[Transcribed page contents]
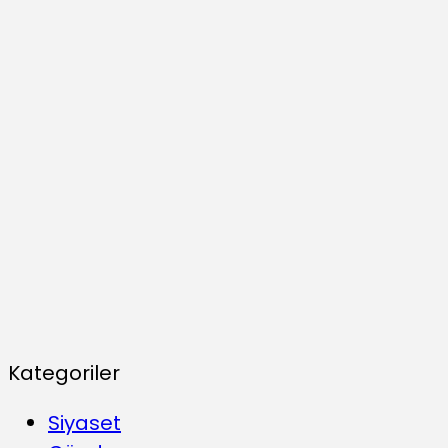
Kategoriler
Siyaset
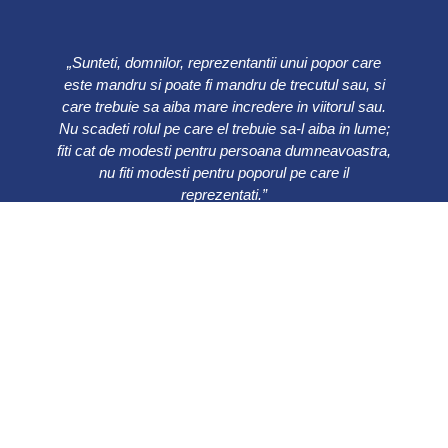
„Sunteti, domnilor, reprezentantii unui popor care
este mandru si poate fi mandru de trecutul sau, si
care trebuie sa aiba mare incredere in viitorul sau.
Nu scadeti rolul pe care el trebuie sa-l aiba in lume;
fiti cat de modesti pentru persoana dumneavoastra,
nu fiti modesti pentru poporul pe care il
reprezentati.”
Ion C. Bratianu
0241 615737
Bulevardul Ferdinand 49, Constanța
900178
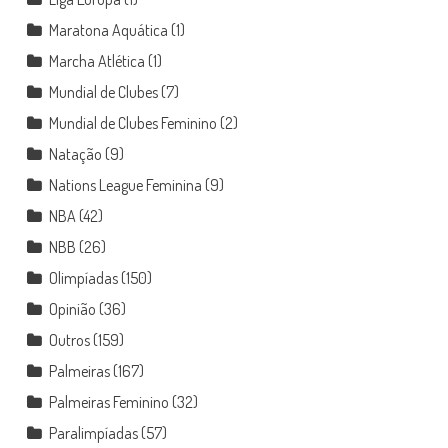
Maratona Aquática
(1)
Marcha Atlética
(1)
Mundial de Clubes
(7)
Mundial de Clubes Feminino
(2)
Natação
(9)
Nations League Feminina
(9)
NBA
(42)
NBB
(26)
Olimpíadas
(150)
Opinião
(36)
Outros
(159)
Palmeiras
(167)
Palmeiras Feminino
(32)
Paralimpíadas
(57)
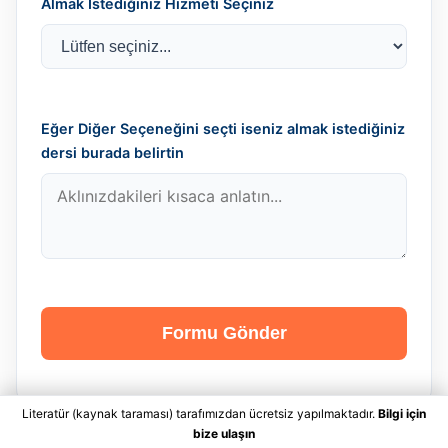
Almak İstediğiniz Hizmeti Seçiniz
Eğer Diğer Seçeneğini seçti iseniz almak istediğiniz
dersi burada belirtin
Formu Gönder
Literatür (kaynak taraması) tarafımızdan ücretsiz yapılmaktadır.
Bilgi için
bize ulaşın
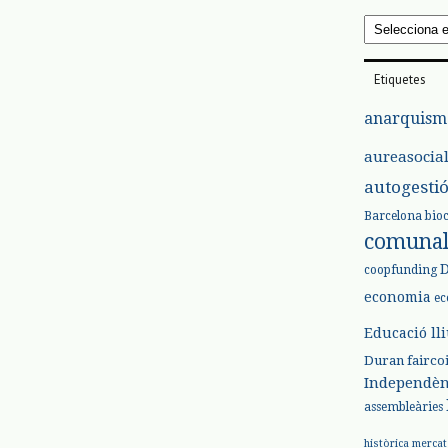
Arxius
Etiquetes
anarquism
aureasocia
autogesti
Barcelona
bio
comuna
coopfunding
economia
ec
Educació ll
Duran
fairco
Independèn
assembleàries
històrica
mercat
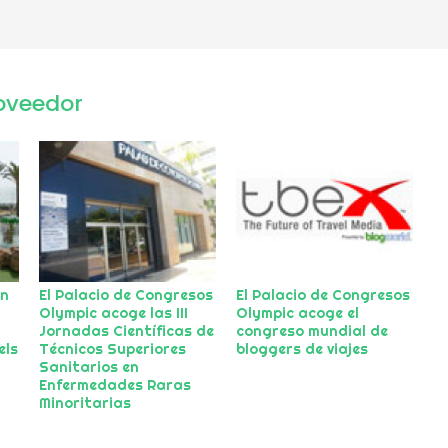
oveedor
on
El Palacio de Congresos
El Palacio de Congresos
Olympic acoge las III
Olympic acoge el
Jornadas Científicas de
congreso mundial de
els
Técnicos Superiores
bloggers de viajes
Sanitarios en
Enfermedades Raras
Minoritarias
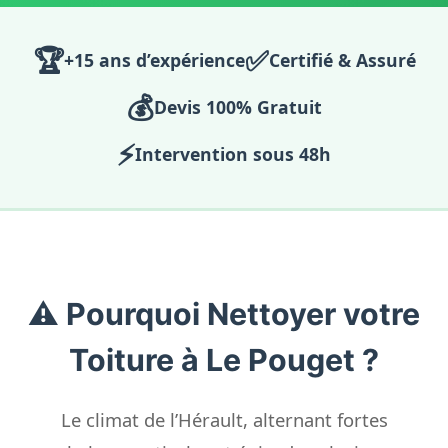
🏆
✅
+15 ans d’expérience
Certifié & Assuré
💰
Devis 100% Gratuit
⚡
Intervention sous 48h
⚠️ Pourquoi Nettoyer votre
Toiture à Le Pouget ?
Le climat de l’Hérault, alternant fortes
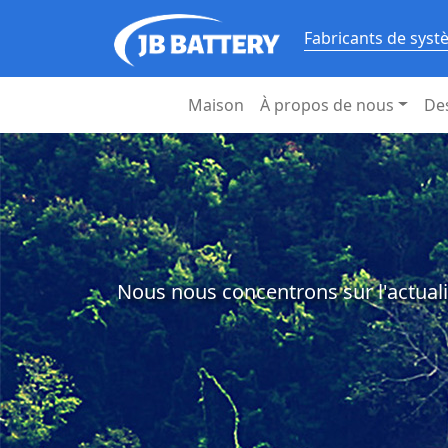
Fabricants de syst
Maison
À propos de nous
De
Nous nous concentrons sur l'actuali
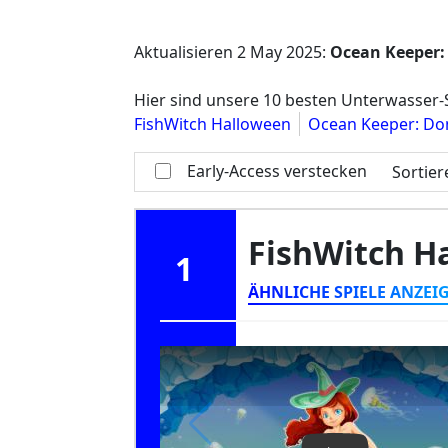
Aktualisieren
2 May 2025
:
Ocean Keeper:
Hier sind unsere 10 besten Unterwasser-S
FishWitch Halloween
Ocean Keeper: Do
Early-Access verstecken
Sortie
FishWitch H
1
ÄHNLICHE SPIELE ANZEI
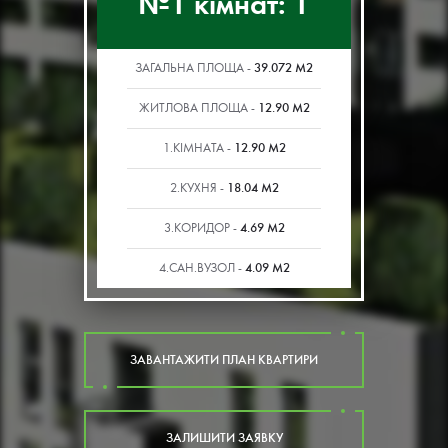
№1 кімнат: 1
39.072 М2
ЗАГАЛЬНА ПЛОЩА -
12.90 М2
ЖИТЛОВА ПЛОЩА -
12.90 М2
1.КІМНАТА -
18.04 М2
2.КУХНЯ -
4.69 М2
3.КОРИДОР -
4.09 М2
4.САН.ВУЗОЛ -
ЗАВАНТАЖИТИ ПЛАН КВАРТИРИ
ЗАЛИШИТИ ЗАЯВКУ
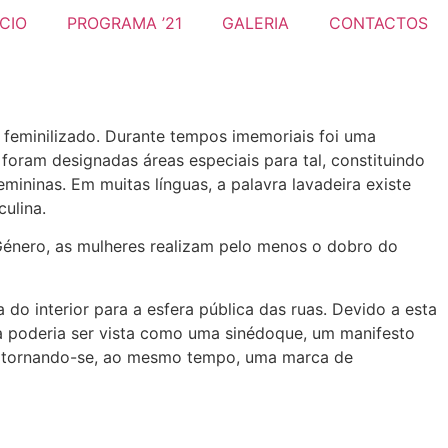
ICIO
PROGRAMA ’21
GALERIA
CONTACTOS
feminilizado. Durante tempos imemoriais foi uma
foram designadas áreas especiais para tal, constituindo
ininas. Em muitas línguas, a palavra lavadeira existe
ulina.
Género, as mulheres realizam pelo menos o dobro do
do interior para a esfera pública das ruas. Devido a esta
pa poderia ser vista como uma sinédoque, um manifesto
es, tornando-se, ao mesmo tempo, uma marca de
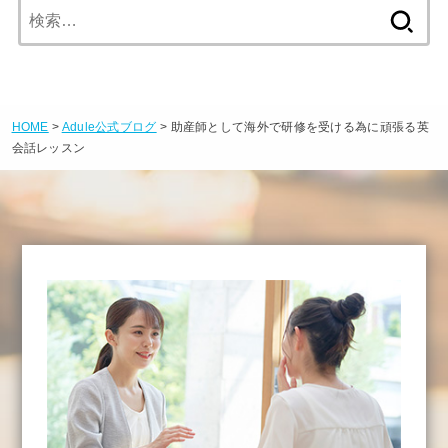
検
索:
HOME
>
Adule公式ブログ
> 助産師として海外で研修を受ける為に頑張る英
会話レッスン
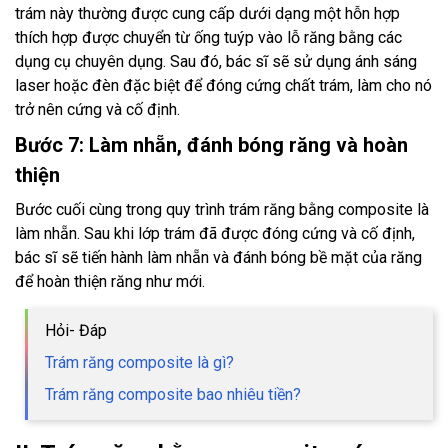
trám này thường được cung cấp dưới dạng một hỗn hợp
thích hợp được chuyển từ ống tuýp vào lỗ răng bằng các
dụng cụ chuyên dụng. Sau đó, bác sĩ sẽ sử dụng ánh sáng
laser hoặc đèn đặc biệt để đóng cứng chất trám, làm cho nó
trở nên cứng và cố định.
Bước 7: Làm nhẵn, đánh bóng răng và hoàn
thiện
Bước cuối cùng trong quy trình trám răng bằng composite là
làm nhẵn. Sau khi lớp trám đã được đóng cứng và cố định,
bác sĩ sẽ tiến hành làm nhẵn và đánh bóng bề mặt của răng
để hoàn thiện răng như mới.
Hỏi- Đáp
Trám răng composite là gì?
Trám răng composite bao nhiêu tiền?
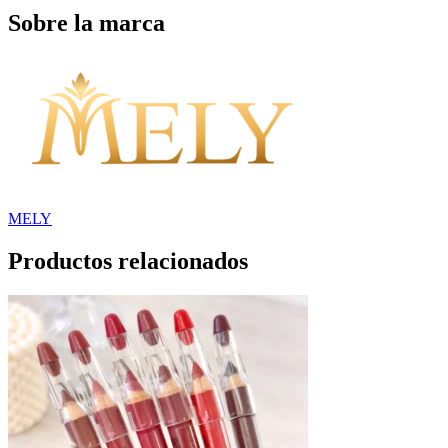
Sobre la marca
MELY
Productos relacionados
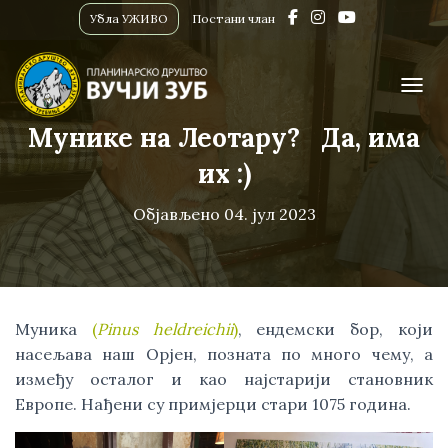
Убла УЖИВО
Постани члан
ПРИК
Мунике на Леотару? Да, има
их :)
Објављено
04. јул 2023
Муника
(
Pinus heldreichii
)
, ендемски бор, који
насељава наш Орјен, позната по много чему, а
између осталог и као најстарији становник
Европе. Нађени су примјерци стари 1075 година.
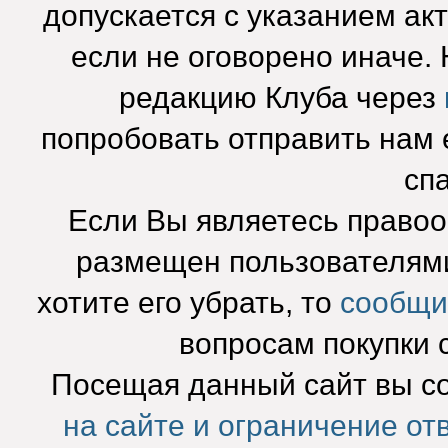
допускается с указанием ак
если не оговорено иначе.
редакцию Клуба через
попробовать отправить нам e
сп
Если Вы являетесь право
размещен пользователями
хотите его убрать, то
сообщи
вопросам покупки 
Посещая данный сайт вы с
на сайте и ограничение от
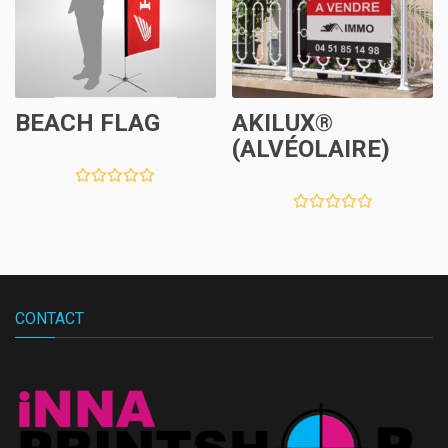
BEACH FLAG
AKILUX®
(ALVÉOLAIRE)
CONTACT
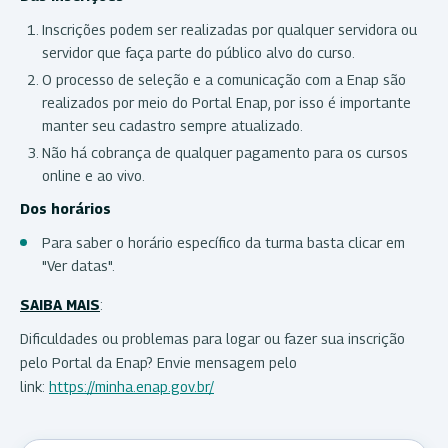
Inscrições podem ser realizadas por qualquer servidora ou
servidor que faça parte do público alvo do curso.
O processo de seleção e a comunicação com a Enap são
realizados por meio do Portal Enap, por isso é importante
manter seu cadastro sempre atualizado.
Não há cobrança de qualquer pagamento para os cursos
online e ao vivo.
Dos horários
Para saber o horário específico da turma basta clicar em
"Ver datas".
SAIBA MAIS
:
Dificuldades ou problemas para logar ou fazer sua inscrição
pelo Portal da Enap? Envie mensagem pelo
link:
https://minha.enap.gov.br/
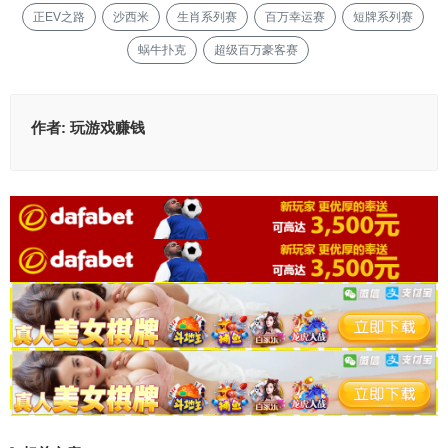
正EV之路
沙西米
生肖系列赛
百万幸运赛
短牌系列赛
蜗牛扑克
超级百万豪客赛
作者:
玩游戏赚钱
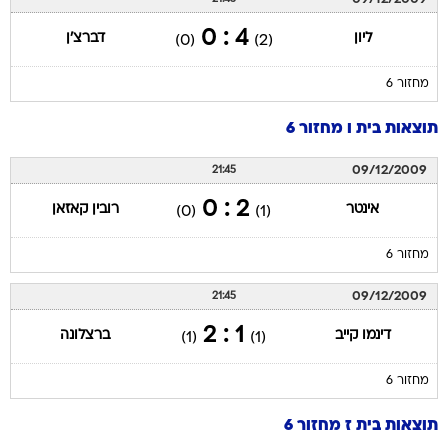
4 : 0
ליון
דברצ'ן
(0)
(2)
מחזור 6
תוצאות בית ו מחזור 6
09/12/2009
21:45
2 : 0
אינטר
רובין קאזאן
(0)
(1)
מחזור 6
09/12/2009
21:45
1 : 2
דינמו קייב
ברצלונה
(1)
(1)
מחזור 6
תוצאות בית ז מחזור 6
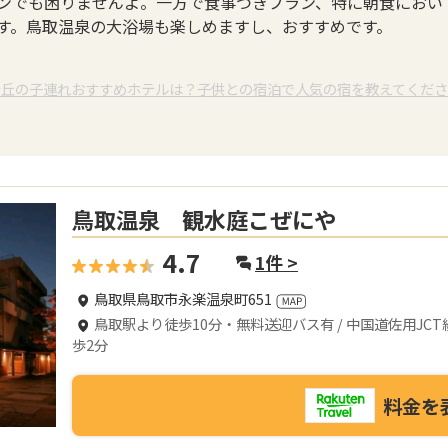
ンでも困りませんよ。一方で食事つきプラン、特に朝食におい
す。鳥取温泉の大浴場も楽しめますし、おすすめです。
砂丘の子連れおすすめホテルは？子供との宿泊で人気の宿を教えてくだ
鳥取温泉 観水庭こぜにや
4.7
1
件 >
鳥取県鳥取市永楽温泉町651
鳥取駅より徒歩10分・無料送迎バス有 / 中国道佐用J
歩2分
料金を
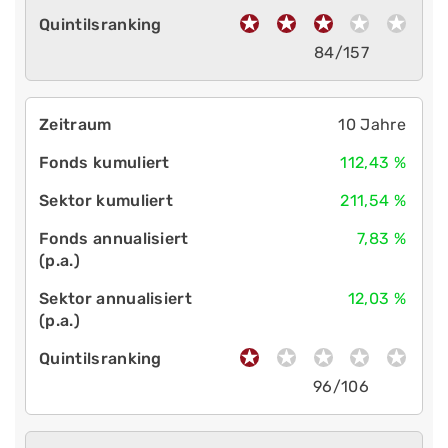
84/157
10 Jahre
112,43 %
211,54 %
7,83 %
12,03 %
96/106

About this task:
Each line of the data must be restated exactly, and the pictures must be left out.

Your solution:
Kategoriler
Siyaset
„Sunteti, domnilor, reprezentantii unui popor care
este mandru si poate fi mandru de trecutul sau, si
care trebuie sa aiba mare incredere in viitorul sau.
Nu scadeti rolul pe care el trebuie sa-l aiba in lume;
fiti cat de modesti pentru persoana dumneavoastra,
nu fiti modesti pentru poporul pe care il
reprezentati.”
Ion C. Bratianu
0241 615737
Bulevardul Ferdinand 49, Constanța
900178
Maratona Aquática
(1)
Marcha Atlética
(1)
Mundial de Clubes
(7)
Mundial de Clubes Feminino
(2)
Natação
(9)
Nations League Feminina
(9)
NBA
(42)
NBB
(26)
Olimpíadas
(150)
Opinião
(36)
Outros
(159)
Palmeiras
(167)
Palmeiras Feminino
(32)
Paralimpíadas
(57)
Almak İstediğiniz Hizmeti Seçiniz
Eğer Diğer Seçeneğini seçti iseniz almak istediğiniz
dersi burada belirtin
Formu Gönder
Literatür (kaynak taraması) tarafımızdan ücretsiz yapılmaktadır.
Bilgi için
bize ulaşın
Arxius
Etiquetes
anarquism
aureasocia
autogesti
Barcelona
bio
comuna
coopfunding
economia
ec
Educació ll
Duran
fairco
Independèn
assembleàries
històrica
mercat
oveedor
on
El Palacio de Congresos
El Palacio de Congresos
Olympic acoge las III
Olympic acoge el
Jornadas Científicas de
congreso mundial de
els
Técnicos Superiores
bloggers de viajes
Sanitarios en
Enfermedades Raras
Minoritarias
🏆
✅
+15 ans d’expérience
Certifié & Assuré
💰
Devis 100% Gratuit
⚡
Intervention sous 48h
⚠️ Pourquoi Nettoyer votre
Toiture à Le Pouget ?
Le climat de l’Hérault, alternant fortes
Fabricants de syst
Maison
À propos de nous
De
Nous nous concentrons sur l'actuali
Aktualisieren
2 May 2025
:
Ocean Keeper:
Hier sind unsere 10 besten Unterwasser-S
FishWitch Halloween
Ocean Keeper: Do
Early-Access verstecken
Sortie
FishWitch H
1
ÄHNLICHE SPIELE ANZEI
№1 кімнат: 1
39.072 М2
ЗАГАЛЬНА ПЛОЩА -
12.90 М2
ЖИТЛОВА ПЛОЩА -
12.90 М2
1.КІМНАТА -
18.04 М2
2.КУХНЯ -
4.69 М2
3.КОРИДОР -
4.09 М2
4.САН.ВУЗОЛ -
ЗАВАНТАЖИТИ ПЛАН КВАРТИРИ
ЗАЛИШИТИ ЗАЯВКУ
ICIO
PROGRAMA ’21
GALERIA
CONTACTOS
feminilizado. Durante tempos imemoriais foi uma
foram designadas áreas especiais para tal, constituindo
ininas. Em muitas línguas, a palavra lavadeira existe
ulina.
Género, as mulheres realizam pelo menos o dobro do
do interior para a esfera pública das ruas. Devido a esta
pa poderia ser vista como uma sinédoque, um manifesto
es, tornando-se, ao mesmo tempo, uma marca de
検
索:
HOME
>
Adule公式ブログ
> 助産師として海外で研修を受ける為に頑張る英
会話レッスン
trám này thường được cung cấp dưới dạng một hỗn hợp
thích hợp được chuyển từ ống tuýp vào lỗ răng bằng các
dụng cụ chuyên dụng. Sau đó, bác sĩ sẽ sử dụng ánh sáng
laser hoặc đèn đặc biệt để đóng cứng chất trám, làm cho nó
trở nên cứng và cố định.
Bước 7: Làm nhẵn, đánh bóng răng và hoàn
thiện
Bước cuối cùng trong quy trình trám răng bằng composite là
làm nhẵn. Sau khi lớp trám đã được đóng cứng và cố định,
bác sĩ sẽ tiến hành làm nhẵn và đánh bóng bề mặt của răng
để hoàn thiện răng như mới.
Hỏi- Đáp
Trám răng composite là gì?
Trám răng composite bao nhiêu tiền?
Sobre la marca
MELY
Productos relacionados
Убла УЖИВО
Постани члан
ПРИК
Мунике на Леотару? Да, има
их :)
Објављено
04. јул 2023
Муника
(
Pinus heldreichii
)
, ендемски бор, који
насељава наш Орјен, позната по много чему, а
између осталог и као најстарији становник
Европе. Нађени су примјерци стари 1075 година.
допускается с указанием ак
если не оговорено иначе.
редакцию Клуба через
попробовать отправить нам e
сп
Если Вы являетесь право
размещен пользователями
хотите его убрать, то
сообщи
вопросам покупки 
Посещая данный сайт вы с
на сайте и ограничение от
BEACH FLAG
AKILUX®
(ALVÉOLAIRE)
CONTACT
Inscrições podem ser realizadas por qualquer servidora ou
servidor que faça parte do público alvo do curso.
O processo de seleção e a comunicação com a Enap são
realizados por meio do Portal Enap, por isso é importante
manter seu cadastro sempre atualizado.
Não há cobrança de qualquer pagamento para os cursos
online e ao vivo.
Dos horários
Para saber o horário específico da turma basta clicar em
"Ver datas".
SAIBA MAIS
:
Dificuldades ou problemas para logar ou fazer sua inscrição
pelo Portal da Enap? Envie mensagem pelo
link:
https://minha.enap.gov.br/
正EV之路
沙西米
生肖系列赛
百万幸运赛
短牌系列赛
蜗牛扑克
超级百万豪客赛
作者:
玩游戏赚钱
4 : 0
ליון
דברצ'ן
(0)
(2)
מחזור 6
תוצאות בית ו מחזור 6
09/12/2009
21:45
2 : 0
אינטר
רובין קאזאן
(0)
(1)
מחזור 6
09/12/2009
21:45
1 : 2
דינמו קייב
ברצלונה
(1)
(1)
מחזור 6
תוצאות בית ז מחזור 6
ンでも困りませんよ。一方で食事つきプラン、特に朝食におい
す。鳥取温泉の大浴場も楽しめますし、おすすめです。
砂丘の子連れおすすめホテルは？子供との宿泊で人気の宿を教えてくだ
鳥取温泉 観水庭こぜにや
4.7
1
件 >
鳥取県鳥取市永楽温泉町651
鳥取駅より徒歩10分・無料送迎バス有 / 中国道佐用J
歩2分
料金を
84/157
10 Jahre
112,43 %
211,54 %
7,83 %
12,03 %
96/106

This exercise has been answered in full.